Yesterday, I went to see the movie Les Miserables.  (The theater was full–evidently, going to the movies on Christmas isn’t just a Jewish tradition.)

Les Miz is one of our favorites, and my husband and I were prepared to be critical of the movie version. While we had some quibbles, it was very good; the production made use of the medium to do things that can’t be done on a live stage. As we compared the constraints of the two art forms, stage and film, it was hard not to compare the state of the arts with the state of the state, the state of government–especially since the storyline focused on the French revolution and its aftermath. (Talk about your 99%…..)
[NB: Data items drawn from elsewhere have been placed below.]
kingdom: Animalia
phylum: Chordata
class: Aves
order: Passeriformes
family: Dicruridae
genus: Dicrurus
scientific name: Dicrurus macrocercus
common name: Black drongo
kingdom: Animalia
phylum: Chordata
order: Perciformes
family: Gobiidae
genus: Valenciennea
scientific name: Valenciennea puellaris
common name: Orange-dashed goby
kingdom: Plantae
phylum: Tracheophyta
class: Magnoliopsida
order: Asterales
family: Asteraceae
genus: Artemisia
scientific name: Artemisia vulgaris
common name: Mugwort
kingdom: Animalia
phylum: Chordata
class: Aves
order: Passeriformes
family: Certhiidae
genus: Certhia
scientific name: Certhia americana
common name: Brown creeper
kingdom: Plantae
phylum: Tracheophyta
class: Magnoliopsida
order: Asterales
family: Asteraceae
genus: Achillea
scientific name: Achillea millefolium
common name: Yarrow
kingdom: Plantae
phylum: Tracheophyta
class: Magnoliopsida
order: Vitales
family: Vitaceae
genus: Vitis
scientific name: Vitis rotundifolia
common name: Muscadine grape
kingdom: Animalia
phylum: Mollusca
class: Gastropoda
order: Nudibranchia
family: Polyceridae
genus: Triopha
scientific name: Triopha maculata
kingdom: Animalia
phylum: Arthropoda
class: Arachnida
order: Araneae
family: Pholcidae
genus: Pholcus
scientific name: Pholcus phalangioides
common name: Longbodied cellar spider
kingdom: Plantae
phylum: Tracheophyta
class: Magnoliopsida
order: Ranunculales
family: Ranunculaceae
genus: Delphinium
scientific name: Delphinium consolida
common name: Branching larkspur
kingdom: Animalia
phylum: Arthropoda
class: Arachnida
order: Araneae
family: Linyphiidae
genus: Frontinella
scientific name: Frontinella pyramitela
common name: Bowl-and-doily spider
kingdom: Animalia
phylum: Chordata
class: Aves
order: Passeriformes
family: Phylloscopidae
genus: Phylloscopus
There’s certainly a lot of trash being peddled as art these days, but it would be hard to argue that the arts are not vibrant, or that the arts community is not robust. Even here in Indianapolis, hardly a mecca for high art, we have a robust and growing arts culture. Theater, visual arts, dance, literature….the explosion of galleries, theaters and other arts venues over the past 25 years or so has been dramatic. And Indy’s experience has been mirrored in cities around the country. Indeed, the arts are no longer simply a human pleasure; they have become an important economic driver (more important economically, I’m told, than sports).

Both the production and the enjoyment of the arts requires imagination and an appreciation of the complexity of human nature and experience. And audiences for the arts have grown exponentially. Which leads me to a question: why have we not seen a similar growth in the maturity and depth of those practicing that ancient art we call statecraft? We see those folks in business and in our burgeoning nonprofit sector–why are there so few in the public sector?

Why do we continue to elect cardboard cutouts who seem able only to approach the art of governing with trite, one-dimensional slogans rather than thoughtful analyses and innovative proposals?

What have we done to turn talented people away from politics and civic engagement? And what can we do to lure them back to the practice of the ancient and important art of government?